Aggressive promotion can pay off big time. Merck, maker of Vioxx, the most promoted drug, spent $161 million advertising it in 2000, and sales of Vioxx quadrupled to $1.5 billion.
In fact, Merck spent more advertising Vioxx, according to NIHCM, than the $125 million spent promoting Pepsi or the $146 million spent on Budweiser beer ads. It even came close to the $169 million spent promoting GM's Saturn, the nation's most advertised car.
The drug industry says its ads not only educate consumers but also prompt people who might otherwise go undiagnosed to see their doctors. Many doctors agree. [For these reasons, AARP publications accept such ads.]
Some economists, though, see the ads as a big driver of consumer demand, known as "utilization." "Drug prices are rising at more than twice the rate of inflation, and utilization is going up even faster," says Steven Schondelmeyer, head of the University of Minnesota's PRIME Institute, which tracks prescription drug trends. "And advertising is a major part of that growth in utilization."
Consumer advertising made up the smaller part, 16 percent, of the industry's entire $16 billion promotional bill in 2000. The rest included the $8 billion worth of drugs that companies give doctors as free samples and the $4.8 billion spent on "detailing"—that is, sending representatives to doctors' offices, hospitals, medical schools, and conferences to talk up the drugs they're selling.
The industry employed more than 87,000 marketing reps in 2000, a jump of 59 percent from 1995, according to Boston University researchers.
Again, the industry argues that this kind of promotion provides a valuable educational service, this time to doctors. And indeed drug companies now sponsor so many conferences, meetings, and seminars that it is hard to see where alternative funding might come from if this rich industry didn't foot the bills.
But the companies' generosity in this direction has generated bad publicity in the past year or so, as details have emerged in the press of the way reps woo doctors with free lunches, dinners, tickets to ballgames, skiing trips, and fees for giving talks that promote specific drugs.

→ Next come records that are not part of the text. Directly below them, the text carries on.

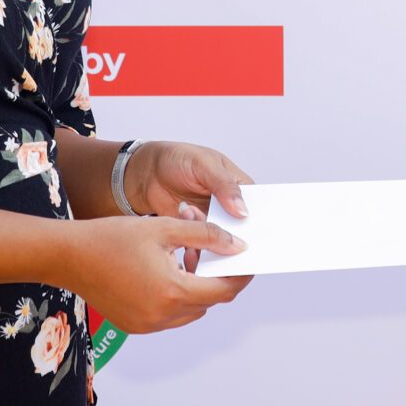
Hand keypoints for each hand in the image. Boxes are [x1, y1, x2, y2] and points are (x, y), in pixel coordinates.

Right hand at [55, 213, 247, 332]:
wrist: (67, 256)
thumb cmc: (112, 237)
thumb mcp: (165, 227)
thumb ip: (206, 235)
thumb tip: (238, 246)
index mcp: (173, 290)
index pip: (224, 290)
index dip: (240, 275)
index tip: (246, 260)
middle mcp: (162, 315)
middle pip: (209, 301)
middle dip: (216, 277)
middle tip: (210, 250)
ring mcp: (148, 325)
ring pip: (191, 310)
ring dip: (196, 288)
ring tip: (184, 257)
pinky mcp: (135, 326)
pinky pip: (170, 316)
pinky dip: (177, 297)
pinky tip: (165, 271)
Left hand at [126, 141, 251, 234]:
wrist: (146, 174)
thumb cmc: (178, 159)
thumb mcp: (204, 164)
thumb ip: (224, 185)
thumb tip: (243, 211)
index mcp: (240, 186)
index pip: (258, 207)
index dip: (259, 221)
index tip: (252, 232)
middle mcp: (230, 207)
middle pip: (243, 229)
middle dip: (235, 236)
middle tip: (223, 235)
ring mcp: (214, 221)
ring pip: (223, 240)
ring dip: (211, 238)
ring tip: (190, 214)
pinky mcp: (197, 232)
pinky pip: (204, 246)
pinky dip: (197, 244)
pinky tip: (186, 229)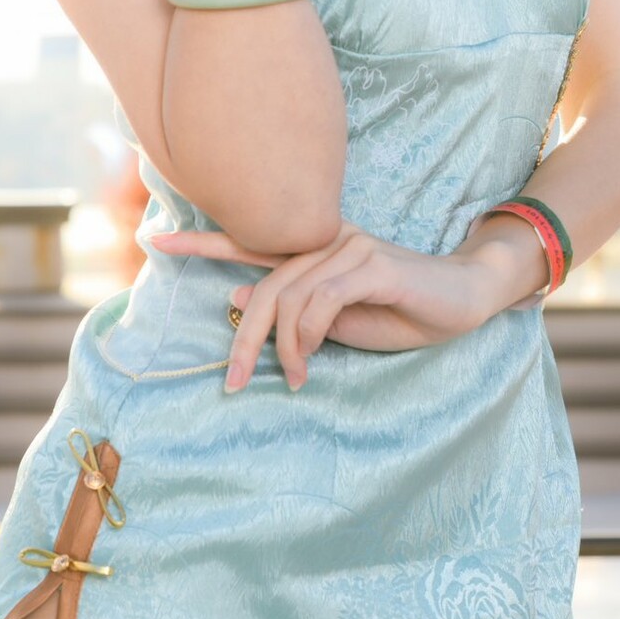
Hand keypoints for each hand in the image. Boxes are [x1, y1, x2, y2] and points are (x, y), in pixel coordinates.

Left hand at [146, 217, 502, 391]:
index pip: (250, 239)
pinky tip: (312, 360)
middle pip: (264, 285)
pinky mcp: (372, 264)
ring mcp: (349, 247)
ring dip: (284, 348)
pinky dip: (309, 336)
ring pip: (289, 297)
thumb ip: (294, 310)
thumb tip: (236, 301)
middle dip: (243, 338)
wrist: (464, 299)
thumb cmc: (402, 310)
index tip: (155, 240)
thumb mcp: (339, 320)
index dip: (201, 241)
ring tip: (294, 379)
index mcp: (314, 247)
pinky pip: (321, 301)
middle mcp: (326, 238)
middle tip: (231, 380)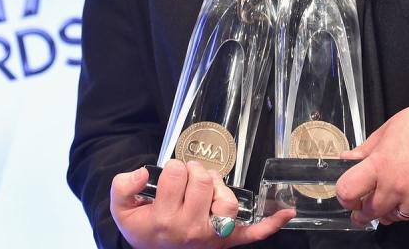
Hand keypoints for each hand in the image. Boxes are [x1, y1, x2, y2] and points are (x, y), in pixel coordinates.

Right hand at [110, 159, 293, 247]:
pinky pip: (252, 234)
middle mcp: (191, 229)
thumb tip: (144, 172)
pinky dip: (271, 224)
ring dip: (219, 186)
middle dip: (196, 170)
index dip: (174, 167)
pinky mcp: (227, 241)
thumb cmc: (144, 228)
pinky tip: (286, 212)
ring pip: (227, 200)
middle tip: (189, 178)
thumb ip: (123, 186)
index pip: (177, 174)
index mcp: (165, 219)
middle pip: (203, 181)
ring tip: (208, 188)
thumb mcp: (122, 210)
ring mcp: (212, 237)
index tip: (172, 176)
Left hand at [335, 105, 408, 231]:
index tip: (349, 198)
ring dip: (393, 211)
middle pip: (371, 211)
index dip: (345, 197)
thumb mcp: (390, 127)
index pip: (348, 191)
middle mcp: (398, 185)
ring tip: (400, 196)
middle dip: (367, 209)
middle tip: (369, 205)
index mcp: (381, 163)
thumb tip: (348, 158)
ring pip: (395, 219)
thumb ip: (367, 147)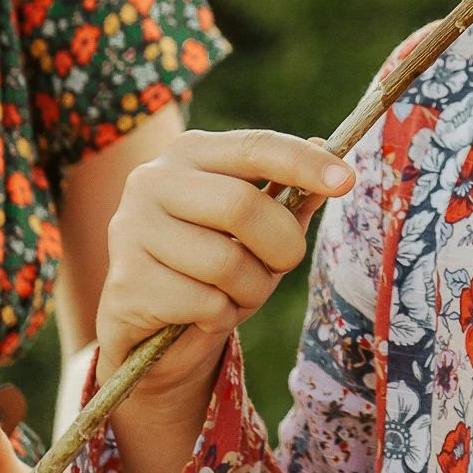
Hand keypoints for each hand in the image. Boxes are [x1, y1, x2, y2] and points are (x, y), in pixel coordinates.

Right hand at [92, 128, 351, 403]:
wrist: (149, 326)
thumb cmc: (211, 265)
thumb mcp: (257, 230)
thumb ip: (289, 195)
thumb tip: (329, 152)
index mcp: (189, 153)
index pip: (255, 146)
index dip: (304, 163)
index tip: (346, 181)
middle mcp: (152, 180)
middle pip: (243, 206)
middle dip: (282, 246)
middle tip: (283, 265)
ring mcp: (132, 229)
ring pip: (226, 263)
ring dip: (252, 291)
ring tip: (236, 294)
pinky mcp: (127, 280)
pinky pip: (204, 302)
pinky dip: (221, 317)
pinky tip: (202, 314)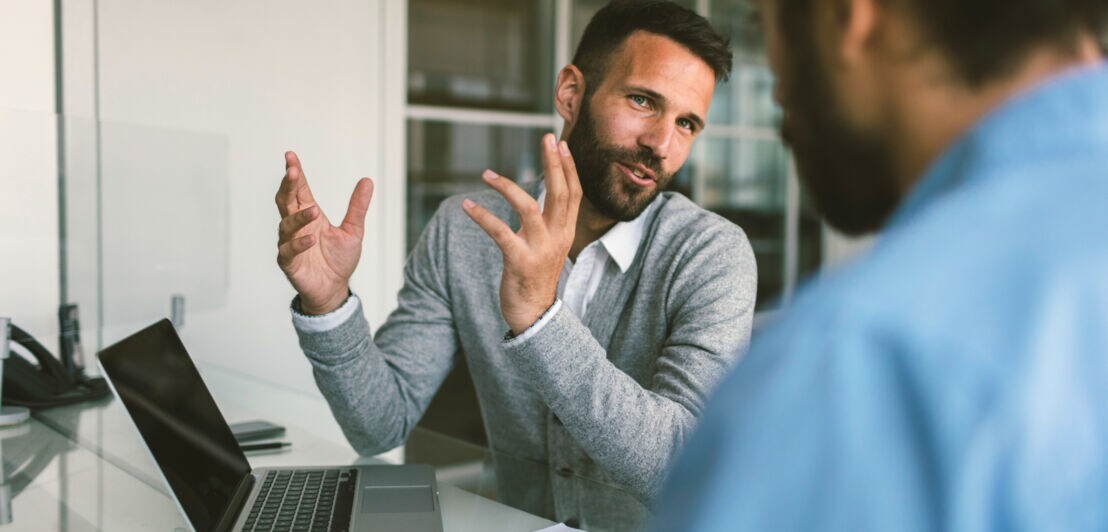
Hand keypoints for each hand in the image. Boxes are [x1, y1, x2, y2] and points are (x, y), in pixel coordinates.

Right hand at [275, 151, 373, 314]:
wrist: (335, 289)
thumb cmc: (339, 259)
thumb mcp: (354, 231)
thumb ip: (357, 207)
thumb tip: (368, 180)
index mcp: (309, 214)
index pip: (299, 189)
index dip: (295, 173)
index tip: (290, 156)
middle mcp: (296, 226)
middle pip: (286, 200)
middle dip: (288, 185)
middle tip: (292, 171)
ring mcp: (289, 243)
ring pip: (286, 224)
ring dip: (299, 216)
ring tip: (315, 211)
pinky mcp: (288, 262)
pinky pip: (289, 250)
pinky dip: (299, 243)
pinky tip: (311, 238)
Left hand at [462, 133, 582, 333]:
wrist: (534, 315)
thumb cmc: (535, 276)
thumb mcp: (548, 245)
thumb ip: (547, 221)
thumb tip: (543, 193)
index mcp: (565, 232)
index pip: (574, 193)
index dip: (569, 167)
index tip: (560, 143)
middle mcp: (557, 237)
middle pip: (560, 193)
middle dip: (553, 163)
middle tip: (546, 138)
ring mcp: (539, 249)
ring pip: (529, 207)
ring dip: (507, 187)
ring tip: (487, 174)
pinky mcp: (519, 261)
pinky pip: (500, 232)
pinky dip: (482, 216)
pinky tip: (467, 205)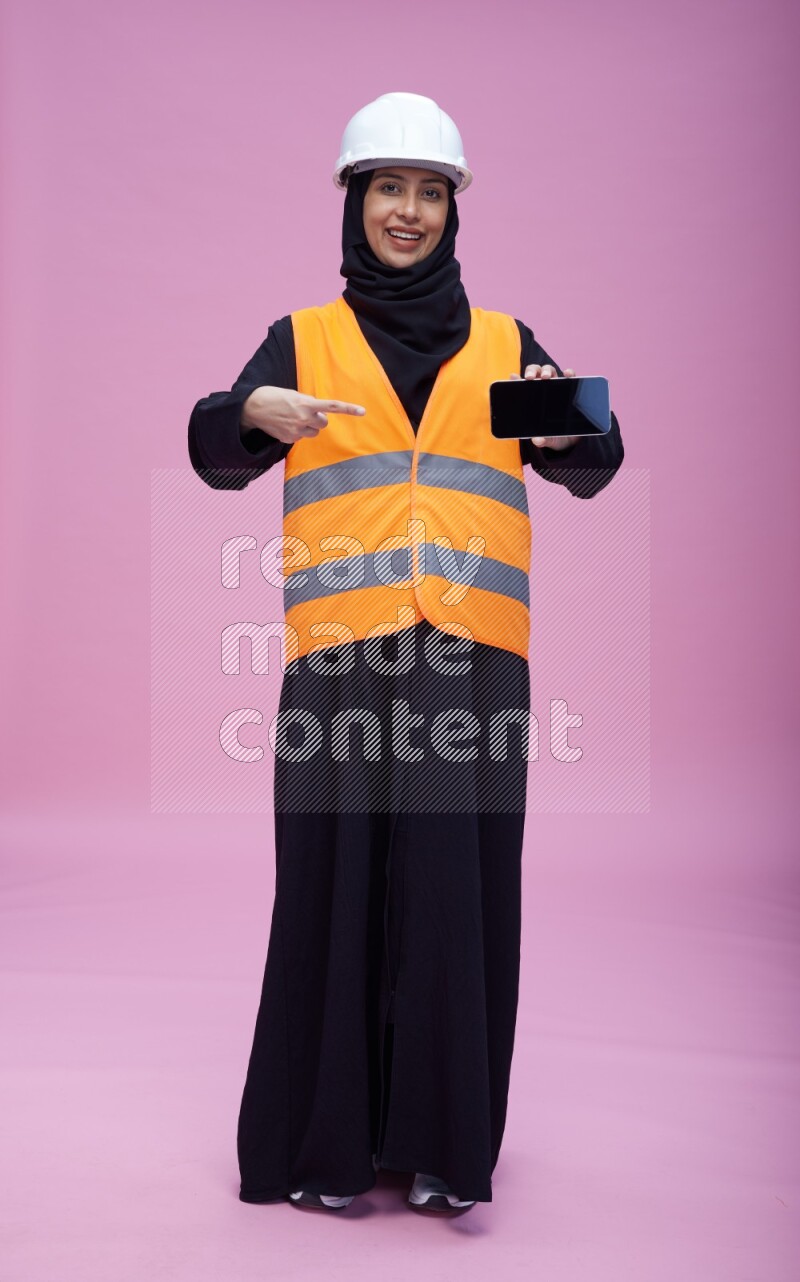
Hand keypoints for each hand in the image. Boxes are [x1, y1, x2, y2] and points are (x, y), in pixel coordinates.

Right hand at [241, 386, 365, 443]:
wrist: (252, 408)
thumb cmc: (273, 397)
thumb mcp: (293, 394)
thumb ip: (309, 403)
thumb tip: (320, 414)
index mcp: (306, 403)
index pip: (332, 406)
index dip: (349, 409)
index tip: (363, 411)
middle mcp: (303, 418)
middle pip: (324, 423)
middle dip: (319, 419)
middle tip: (307, 413)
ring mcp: (296, 431)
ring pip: (313, 432)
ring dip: (308, 426)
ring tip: (293, 418)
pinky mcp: (289, 439)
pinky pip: (301, 438)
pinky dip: (296, 432)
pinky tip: (285, 425)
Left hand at [509, 364, 580, 449]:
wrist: (571, 439)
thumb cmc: (553, 435)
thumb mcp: (546, 438)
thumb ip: (541, 439)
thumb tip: (537, 441)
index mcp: (532, 399)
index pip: (522, 385)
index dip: (516, 379)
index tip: (513, 377)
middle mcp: (543, 389)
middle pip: (535, 373)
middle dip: (532, 372)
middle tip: (530, 378)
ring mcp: (557, 387)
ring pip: (550, 371)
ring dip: (547, 370)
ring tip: (546, 377)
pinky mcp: (571, 388)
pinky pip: (570, 376)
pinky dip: (569, 372)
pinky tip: (567, 374)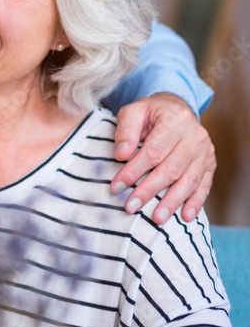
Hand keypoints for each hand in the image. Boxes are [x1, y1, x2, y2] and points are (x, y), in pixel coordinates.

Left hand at [111, 93, 215, 224]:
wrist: (175, 108)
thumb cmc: (150, 113)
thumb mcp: (133, 111)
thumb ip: (125, 130)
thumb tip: (121, 154)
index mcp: (176, 120)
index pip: (153, 152)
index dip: (133, 171)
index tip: (116, 187)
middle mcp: (195, 136)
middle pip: (171, 169)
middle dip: (149, 190)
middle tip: (130, 207)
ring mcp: (205, 151)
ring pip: (189, 180)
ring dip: (172, 201)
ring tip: (156, 218)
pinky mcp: (210, 163)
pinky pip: (204, 185)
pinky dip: (195, 202)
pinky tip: (185, 216)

Within the medical profession, too, there is a growing backlash against such blandishments. Some doctors refuse to meet drug reps personally, and some medical teaching hospitals have banned free samples.
Three years ago Robert Goodman, M.D., an assistant professor of clinical medicine at Columbia University in New York, felt so strongly that doctors "should not allow themselves to be bought by the pharmaceutical industry," that he created a website called www.nofreelunch.org. That has grown, he says, into a group of 200 like-minded medical professionals.
Goodman says he opposes all free gifts, samples, and sponsorships by drugmakers. "But I fault the profession more than the industry," he says. "The industry is supposed to be making profits and increasing the value of stocks for their shareholders. Doctors have sworn to be committed to their patients. I'd like to change this whole culture of accepting gifts, which has really gone out of control."
Detailed documentation of questionable behavior is cited in a new report on physician-industry relations published this month by the American College of Physicians (ACP).
"Physicians frequently do not recognize that their decisions have been affected by commercial gifts and services and in fact deny industry's influence even when such enticements as all-expenses-paid trips to luxury resorts are provided," writes the report's author, Susan L. Coyle of the ACP's Ethics and Human Rights Committee. "Research, however, shows a strong correlation between receiving industry benefits and favoring their products."
Coyle is equally forthright about drug samples. "The sample mainly serves to encourage physicians to prescribe the new product," she writes. "Because few samples are for older or less expensive products, higher patient costs generally result."